**What the exercise asks:** The lines you return should be those containing the string "with", taken from the data below.

**Source data:**

*** Begin section ***

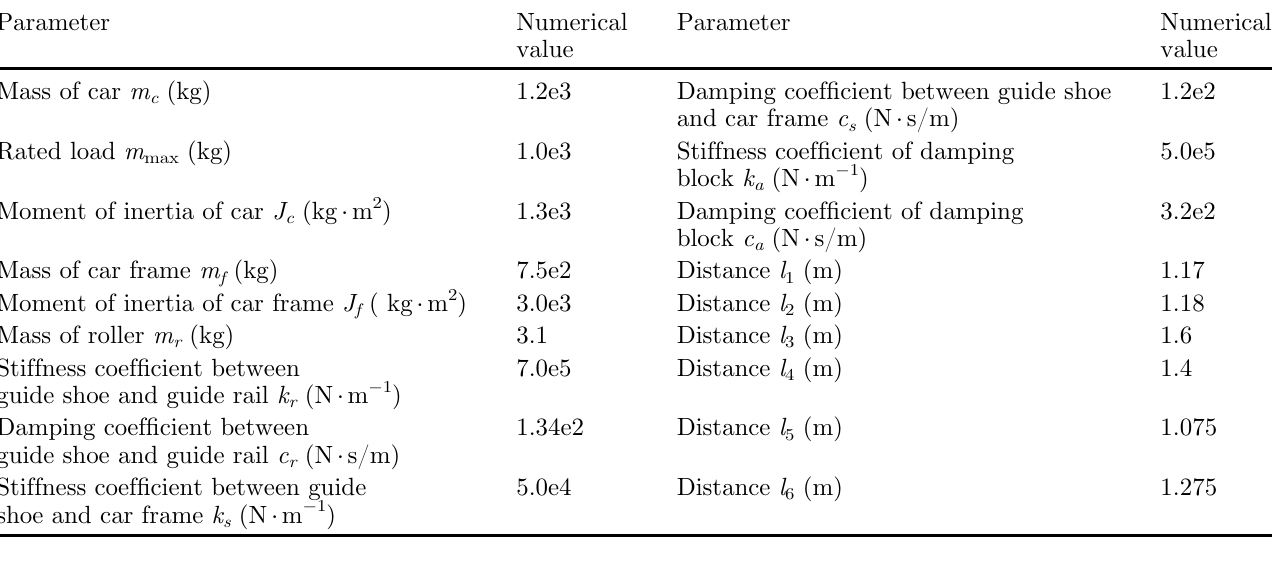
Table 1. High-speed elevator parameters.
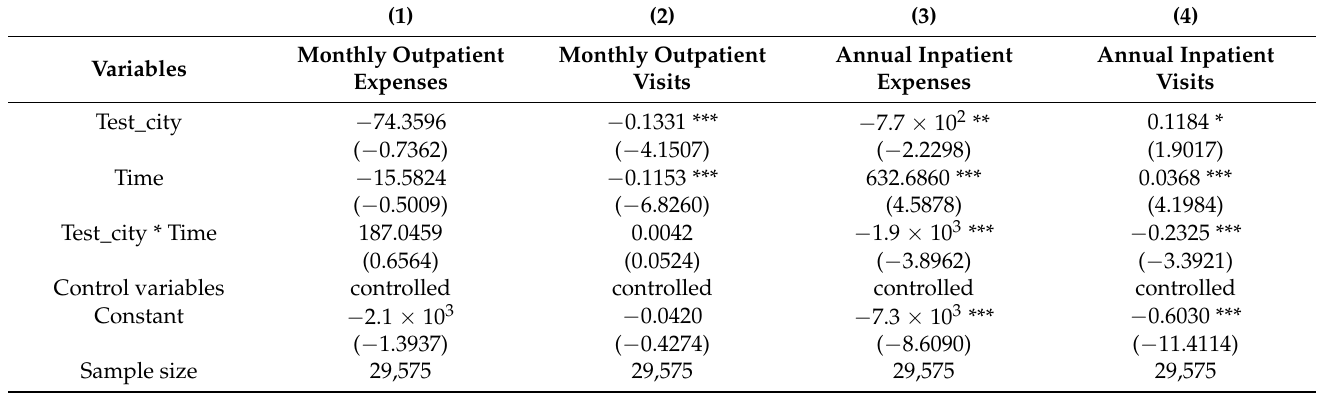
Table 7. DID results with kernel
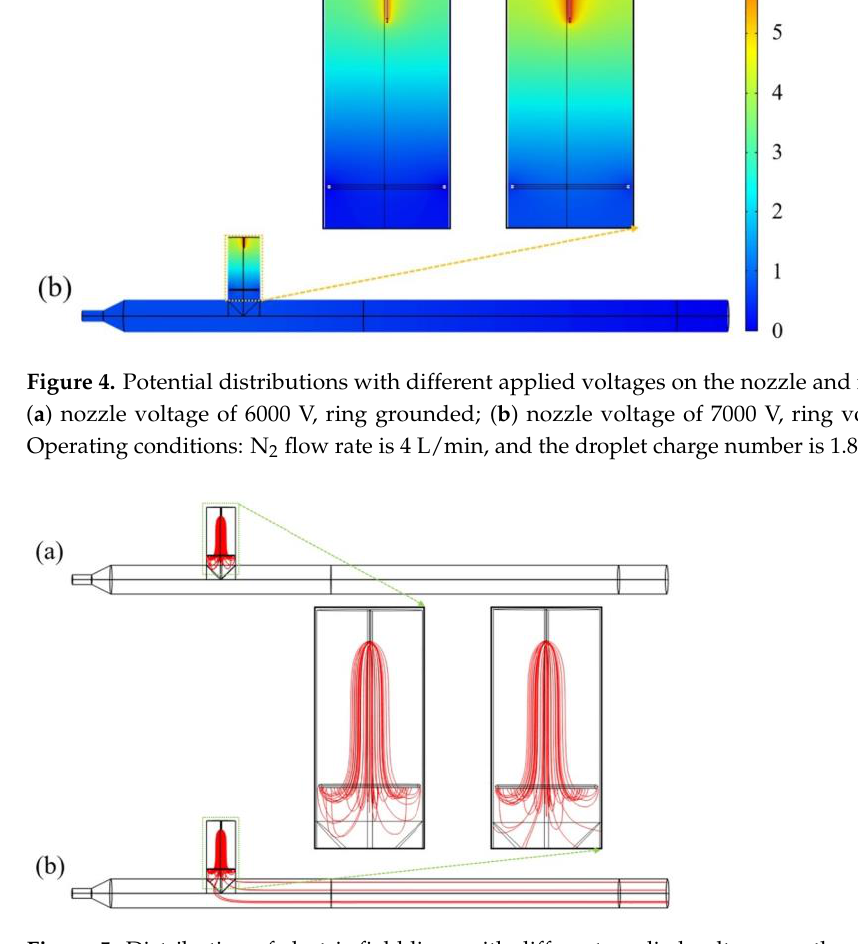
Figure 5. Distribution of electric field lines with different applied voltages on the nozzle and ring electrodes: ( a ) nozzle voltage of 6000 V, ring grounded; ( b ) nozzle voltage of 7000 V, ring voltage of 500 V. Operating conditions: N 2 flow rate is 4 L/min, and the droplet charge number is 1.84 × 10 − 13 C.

*** End section ***

**Reply:**
Table 7. DID results with kernel
Figure 5. Distribution of electric field lines with different applied voltages on the nozzle and ring electrodes: ( a ) nozzle voltage of 6000 V, ring grounded; ( b ) nozzle voltage of 7000 V, ring voltage of 500 V. Operating conditions: N 2 flow rate is 4 L/min, and the droplet charge number is 1.84 × 10 − 13 C.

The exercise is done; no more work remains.